▸ **ASSIGNMENT**:
Can you collect every line in the data below that contains the word "двери"?

▸ **PROVIDED INFORMATION**:
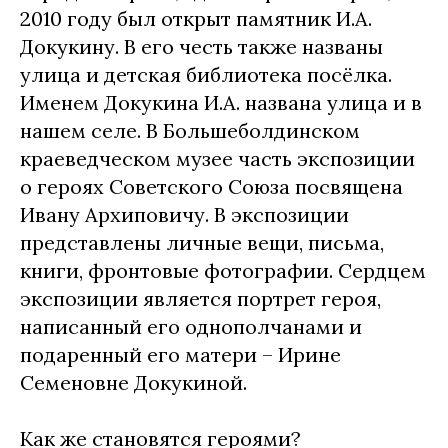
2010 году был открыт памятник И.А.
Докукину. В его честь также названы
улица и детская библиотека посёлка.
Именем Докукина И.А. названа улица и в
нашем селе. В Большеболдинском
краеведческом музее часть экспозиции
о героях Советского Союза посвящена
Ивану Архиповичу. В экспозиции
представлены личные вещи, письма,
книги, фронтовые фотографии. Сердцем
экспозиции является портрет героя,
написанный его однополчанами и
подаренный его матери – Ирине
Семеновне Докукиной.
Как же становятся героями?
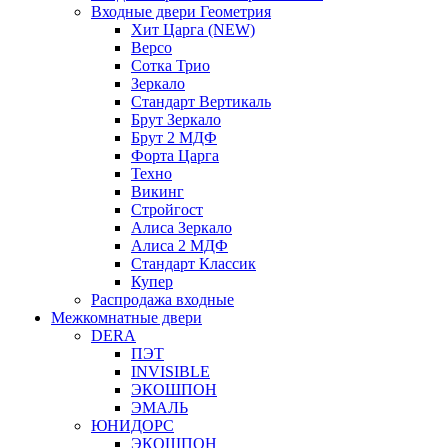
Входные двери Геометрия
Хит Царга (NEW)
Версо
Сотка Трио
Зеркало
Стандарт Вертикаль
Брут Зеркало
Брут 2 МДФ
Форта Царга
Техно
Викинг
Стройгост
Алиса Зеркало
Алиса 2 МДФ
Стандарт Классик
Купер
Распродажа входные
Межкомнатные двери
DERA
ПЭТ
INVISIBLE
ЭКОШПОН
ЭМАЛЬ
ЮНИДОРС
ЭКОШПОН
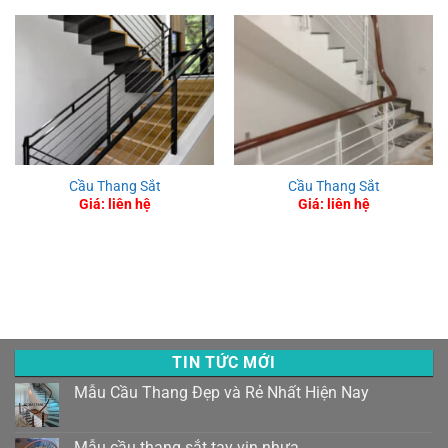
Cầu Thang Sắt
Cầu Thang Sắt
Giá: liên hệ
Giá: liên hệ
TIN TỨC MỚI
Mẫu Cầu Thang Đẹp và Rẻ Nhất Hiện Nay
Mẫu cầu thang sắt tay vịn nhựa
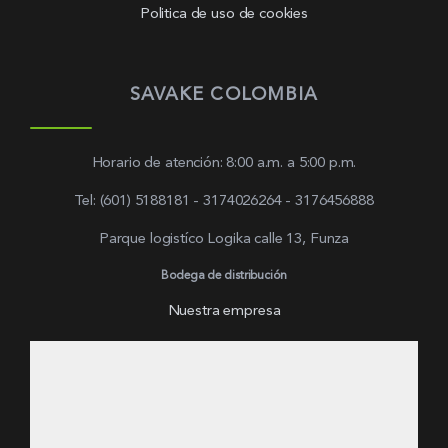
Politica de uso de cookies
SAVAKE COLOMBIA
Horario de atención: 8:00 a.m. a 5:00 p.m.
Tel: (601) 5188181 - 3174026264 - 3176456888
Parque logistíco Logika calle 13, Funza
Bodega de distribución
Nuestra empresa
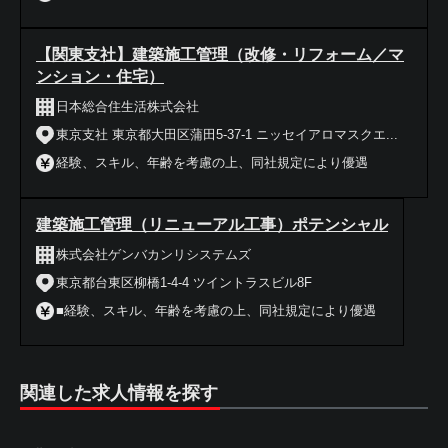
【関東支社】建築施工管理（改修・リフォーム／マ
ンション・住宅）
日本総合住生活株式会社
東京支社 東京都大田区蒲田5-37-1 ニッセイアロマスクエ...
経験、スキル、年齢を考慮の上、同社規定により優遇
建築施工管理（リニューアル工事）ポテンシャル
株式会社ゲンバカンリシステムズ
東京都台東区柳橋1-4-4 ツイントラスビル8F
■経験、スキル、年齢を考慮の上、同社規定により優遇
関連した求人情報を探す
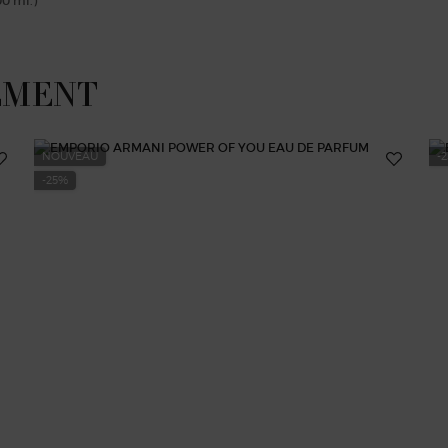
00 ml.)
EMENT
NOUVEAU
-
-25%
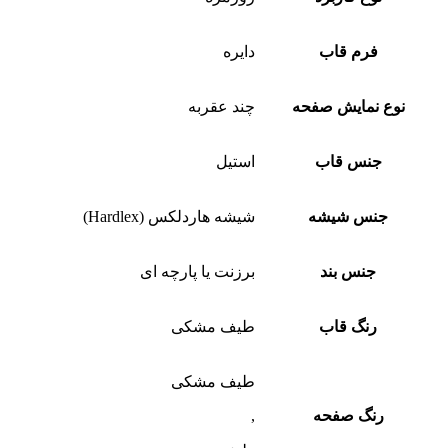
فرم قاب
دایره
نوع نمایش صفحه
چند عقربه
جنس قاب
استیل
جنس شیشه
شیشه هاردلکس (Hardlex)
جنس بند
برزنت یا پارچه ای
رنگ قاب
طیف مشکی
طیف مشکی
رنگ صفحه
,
...
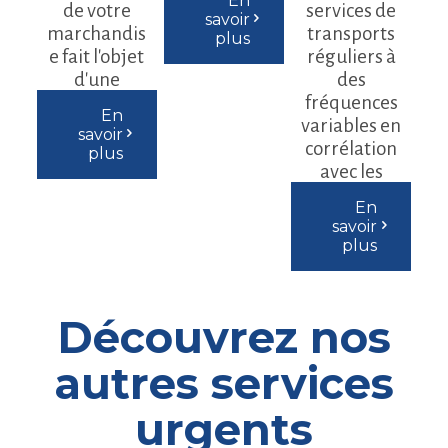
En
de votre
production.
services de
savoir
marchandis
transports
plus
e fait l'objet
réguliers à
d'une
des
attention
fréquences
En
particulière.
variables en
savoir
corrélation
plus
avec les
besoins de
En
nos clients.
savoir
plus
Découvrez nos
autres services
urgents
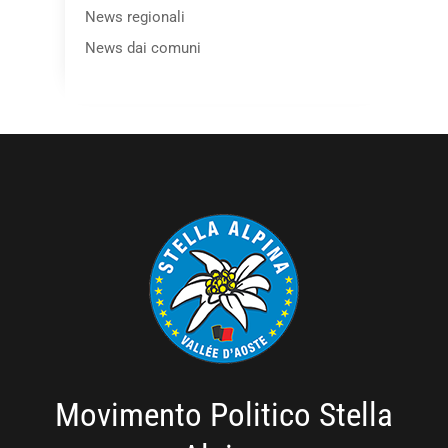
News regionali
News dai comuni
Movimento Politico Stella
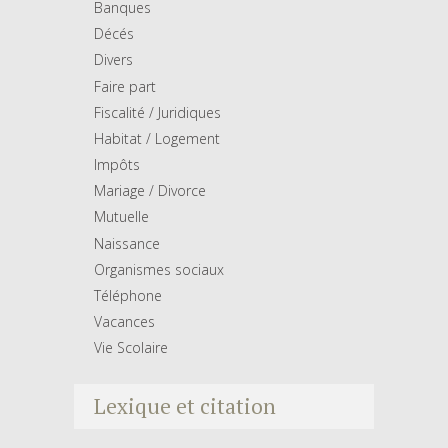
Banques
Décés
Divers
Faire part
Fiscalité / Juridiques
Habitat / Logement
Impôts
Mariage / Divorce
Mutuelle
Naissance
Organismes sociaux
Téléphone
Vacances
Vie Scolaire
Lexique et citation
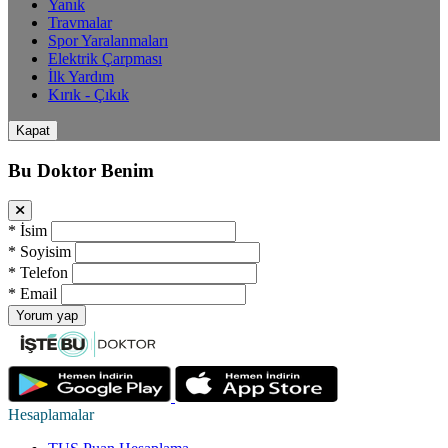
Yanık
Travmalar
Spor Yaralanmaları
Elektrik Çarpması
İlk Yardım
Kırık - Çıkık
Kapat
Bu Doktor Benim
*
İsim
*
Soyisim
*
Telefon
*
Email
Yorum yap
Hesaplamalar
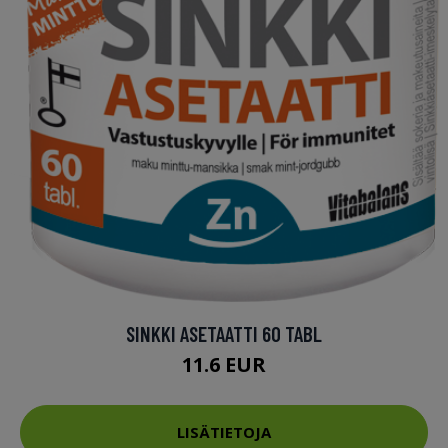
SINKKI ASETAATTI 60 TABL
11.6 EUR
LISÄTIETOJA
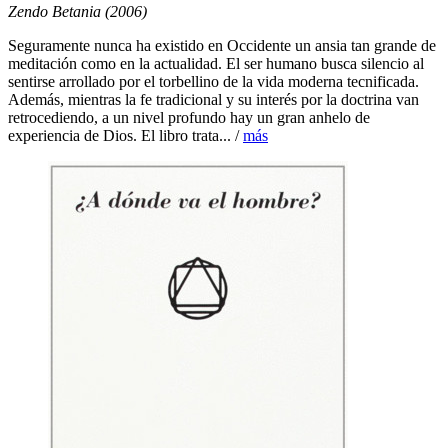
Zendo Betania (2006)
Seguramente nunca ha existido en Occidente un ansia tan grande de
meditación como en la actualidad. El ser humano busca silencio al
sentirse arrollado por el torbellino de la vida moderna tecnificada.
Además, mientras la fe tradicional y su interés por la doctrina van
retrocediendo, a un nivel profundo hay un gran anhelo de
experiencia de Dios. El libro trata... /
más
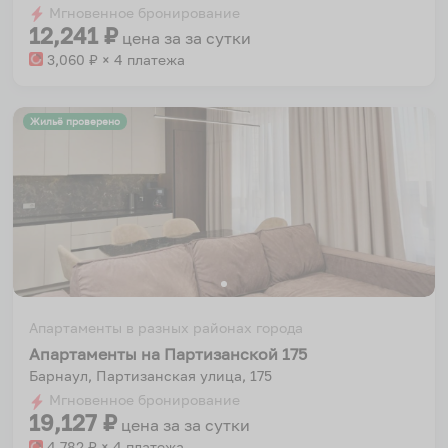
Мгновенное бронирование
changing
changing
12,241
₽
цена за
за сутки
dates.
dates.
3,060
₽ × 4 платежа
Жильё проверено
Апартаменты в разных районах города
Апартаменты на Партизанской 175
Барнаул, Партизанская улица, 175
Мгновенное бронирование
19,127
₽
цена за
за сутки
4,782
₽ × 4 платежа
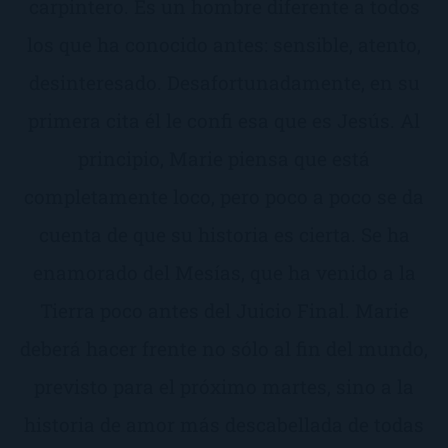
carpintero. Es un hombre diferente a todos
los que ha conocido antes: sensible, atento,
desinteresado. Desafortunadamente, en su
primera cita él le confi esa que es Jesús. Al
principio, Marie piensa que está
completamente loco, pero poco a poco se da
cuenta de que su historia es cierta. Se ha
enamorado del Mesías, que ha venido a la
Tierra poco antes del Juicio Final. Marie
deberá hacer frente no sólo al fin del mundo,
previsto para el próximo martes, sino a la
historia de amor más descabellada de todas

▸ **RESPONSE TO THIS TASK**:
Входные двери Геометрия
Межкомнатные двери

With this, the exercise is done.